L’OURS ET LA POUPÉE
Par accident de voiture, Gaspard rencontre Felicia. Il est père célibataire, elle est célèbre, et seule. Elle entreprend de le séduire et ne recule devant rien, pas même devant l’hermétisme de Gaspard…
Connaissez-vous la fable de l’Ours et de la Poupée ?
Un Ours violoncelliste, répondant au nom de Jean-Pierre Cassel, croise sur son chemin un modèle classique de Barbie faussement blonde, produite à la télévision par le biais d’une émission quelconque. La Poupée, rose et blanche, Brigitte Bardot grimée en Brigitte Bardot, jette son dévolu sur cet Ours solitaire qui habite avec ses enfants espiègles dans une maison en forme de tour de guet. Feignant tout un tas de choses, la dangereuse Poupée semble assez vite se révéler comme étant nymphomane, puisqu’il n’existe pour elle d’autre équivalent au descriptif de Don Juan pour l’homme. C’est une poursuite inversée de la séduction, comme une parodie du fameux schéma haine/amour relativement répandu dans l’histoire du cinéma. Culture du viol ? Ne changeons pas de sujet.
L’Ours, Jean-Pierre Cassel, coupant du bois dans son jardin, observe du coin de l’œil la Cigale, pardon, la Poupée, qui alors ne songe plus du tout à travailler pour se consacrer toute entière à sa mission de conquête sentimentale, faisant porter au harcèlement le masque délicat de la séduction. Il est néanmoins réjouissant de voir que, pour une fois, ce n’est pas la Poupée qui est chassée mais l’Ours.

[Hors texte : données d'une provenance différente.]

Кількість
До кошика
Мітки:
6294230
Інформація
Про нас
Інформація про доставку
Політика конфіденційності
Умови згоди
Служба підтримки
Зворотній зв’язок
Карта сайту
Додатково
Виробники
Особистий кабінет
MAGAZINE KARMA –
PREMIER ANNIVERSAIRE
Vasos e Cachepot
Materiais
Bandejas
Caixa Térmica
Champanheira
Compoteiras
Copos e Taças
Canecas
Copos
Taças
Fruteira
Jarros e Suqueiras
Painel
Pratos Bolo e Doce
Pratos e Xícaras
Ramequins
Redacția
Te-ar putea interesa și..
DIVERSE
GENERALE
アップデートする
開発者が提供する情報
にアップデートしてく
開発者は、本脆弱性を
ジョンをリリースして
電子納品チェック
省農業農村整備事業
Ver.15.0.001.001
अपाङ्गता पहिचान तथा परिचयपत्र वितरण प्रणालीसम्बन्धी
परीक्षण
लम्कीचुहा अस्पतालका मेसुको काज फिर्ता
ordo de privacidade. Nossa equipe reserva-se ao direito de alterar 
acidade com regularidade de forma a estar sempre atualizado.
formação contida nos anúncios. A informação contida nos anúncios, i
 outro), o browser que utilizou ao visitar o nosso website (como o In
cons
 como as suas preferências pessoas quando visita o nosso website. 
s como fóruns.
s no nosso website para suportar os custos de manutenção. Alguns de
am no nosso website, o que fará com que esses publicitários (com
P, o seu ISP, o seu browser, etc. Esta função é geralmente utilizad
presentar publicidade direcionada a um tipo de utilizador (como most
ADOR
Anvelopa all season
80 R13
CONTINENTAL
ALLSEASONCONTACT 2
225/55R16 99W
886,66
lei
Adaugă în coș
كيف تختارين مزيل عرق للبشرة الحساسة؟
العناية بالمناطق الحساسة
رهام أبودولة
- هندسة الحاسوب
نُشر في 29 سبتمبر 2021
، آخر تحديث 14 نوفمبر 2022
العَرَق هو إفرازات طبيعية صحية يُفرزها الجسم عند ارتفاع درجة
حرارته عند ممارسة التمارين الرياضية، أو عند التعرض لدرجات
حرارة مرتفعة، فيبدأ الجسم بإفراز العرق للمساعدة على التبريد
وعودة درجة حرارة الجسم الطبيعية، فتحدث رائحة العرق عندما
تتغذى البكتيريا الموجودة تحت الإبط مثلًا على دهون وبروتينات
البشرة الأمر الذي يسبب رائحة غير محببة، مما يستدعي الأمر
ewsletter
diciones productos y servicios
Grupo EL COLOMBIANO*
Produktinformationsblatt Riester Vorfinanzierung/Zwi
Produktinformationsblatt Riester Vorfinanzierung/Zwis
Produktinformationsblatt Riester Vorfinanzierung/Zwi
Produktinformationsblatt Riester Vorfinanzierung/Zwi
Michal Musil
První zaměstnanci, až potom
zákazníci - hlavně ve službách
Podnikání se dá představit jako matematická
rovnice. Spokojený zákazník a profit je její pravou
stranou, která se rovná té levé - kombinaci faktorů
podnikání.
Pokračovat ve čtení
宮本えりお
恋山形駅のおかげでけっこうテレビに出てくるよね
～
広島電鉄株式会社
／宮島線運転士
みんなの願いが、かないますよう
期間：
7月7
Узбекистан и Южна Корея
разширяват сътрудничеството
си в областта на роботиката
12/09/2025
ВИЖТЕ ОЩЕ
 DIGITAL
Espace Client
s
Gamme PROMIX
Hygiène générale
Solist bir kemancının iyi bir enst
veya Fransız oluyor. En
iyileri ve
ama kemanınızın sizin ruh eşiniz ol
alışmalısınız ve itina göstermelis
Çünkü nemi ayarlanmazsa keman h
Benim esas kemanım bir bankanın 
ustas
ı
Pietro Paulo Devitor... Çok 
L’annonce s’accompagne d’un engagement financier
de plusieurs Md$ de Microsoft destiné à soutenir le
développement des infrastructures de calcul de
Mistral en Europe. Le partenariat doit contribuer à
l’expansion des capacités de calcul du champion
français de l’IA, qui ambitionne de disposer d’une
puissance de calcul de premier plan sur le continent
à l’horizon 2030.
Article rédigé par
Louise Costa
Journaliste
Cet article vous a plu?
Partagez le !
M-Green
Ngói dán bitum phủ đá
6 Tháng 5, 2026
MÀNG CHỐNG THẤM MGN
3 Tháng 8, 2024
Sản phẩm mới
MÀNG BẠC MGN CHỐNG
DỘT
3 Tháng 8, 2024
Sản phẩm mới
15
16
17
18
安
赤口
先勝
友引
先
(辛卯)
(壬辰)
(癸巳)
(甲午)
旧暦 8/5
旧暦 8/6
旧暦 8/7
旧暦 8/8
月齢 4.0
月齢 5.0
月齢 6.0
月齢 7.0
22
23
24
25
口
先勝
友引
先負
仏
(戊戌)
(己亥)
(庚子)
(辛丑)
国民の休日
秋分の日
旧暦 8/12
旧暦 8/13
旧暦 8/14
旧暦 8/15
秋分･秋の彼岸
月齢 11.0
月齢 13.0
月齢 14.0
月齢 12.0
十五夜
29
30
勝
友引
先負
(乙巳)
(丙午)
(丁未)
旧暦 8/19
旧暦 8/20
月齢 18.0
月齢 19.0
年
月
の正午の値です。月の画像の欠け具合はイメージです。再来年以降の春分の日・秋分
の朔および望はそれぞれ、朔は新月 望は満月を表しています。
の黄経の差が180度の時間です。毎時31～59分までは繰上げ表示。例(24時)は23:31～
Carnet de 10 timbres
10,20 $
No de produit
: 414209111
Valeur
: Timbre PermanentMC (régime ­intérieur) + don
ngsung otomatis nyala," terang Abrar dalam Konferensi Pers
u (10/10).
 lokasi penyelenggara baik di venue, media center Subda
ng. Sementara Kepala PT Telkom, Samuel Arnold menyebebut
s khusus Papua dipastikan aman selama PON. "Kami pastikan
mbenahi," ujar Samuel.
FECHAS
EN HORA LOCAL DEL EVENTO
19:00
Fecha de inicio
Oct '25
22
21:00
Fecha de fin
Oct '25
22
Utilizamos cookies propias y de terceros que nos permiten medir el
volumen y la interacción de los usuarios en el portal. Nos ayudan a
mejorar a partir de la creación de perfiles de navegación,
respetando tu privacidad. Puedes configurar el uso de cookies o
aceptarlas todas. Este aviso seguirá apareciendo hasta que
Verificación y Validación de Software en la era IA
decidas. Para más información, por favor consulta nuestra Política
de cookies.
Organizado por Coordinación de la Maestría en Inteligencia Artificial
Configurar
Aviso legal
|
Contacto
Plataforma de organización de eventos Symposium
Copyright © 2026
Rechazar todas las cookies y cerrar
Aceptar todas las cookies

Michel Deville joue évidemment de cet enfermement de Bardot dans cette galerie de rôles identiques d’Eve tentatrice. La Poupée demeure fatale, mais ici elle mène le jeu. Humiliée qu’elle est, comme elle le hurle, par l’insensibilité de l’Ours qui lui demande, de l’air le plus naturel du monde, si toute sa personnalité tient dans quelques boîtes de maquillage, c’est comme si elle se retrouvait nez à museau avec tous les ours croisés auparavant dans d’autres rôles, derrière d’autres masques. “Je choisis mes films, dit un jour Bardot, par coup de cœur ou coup de tête”, avouant très honnêtement, comme à son habitude, s’être trompée d’organe plus d’une fois.
Parfois ours dans le film, la Poupée redevient, sous la plume de Deville, un être sauvage et indépendant. Qui est l’Ours, qui est la Poupée ? Cette fable sensible et d’apparence légère d’un réalisateur animé par la fantaisie présente dans les rapports humains est saupoudrée d’incohérences charmantes, de mystère et d’absurde, ce qui nous mène à sa morale : au genre qui nous fut assigné vient souvent se mêler son opposé.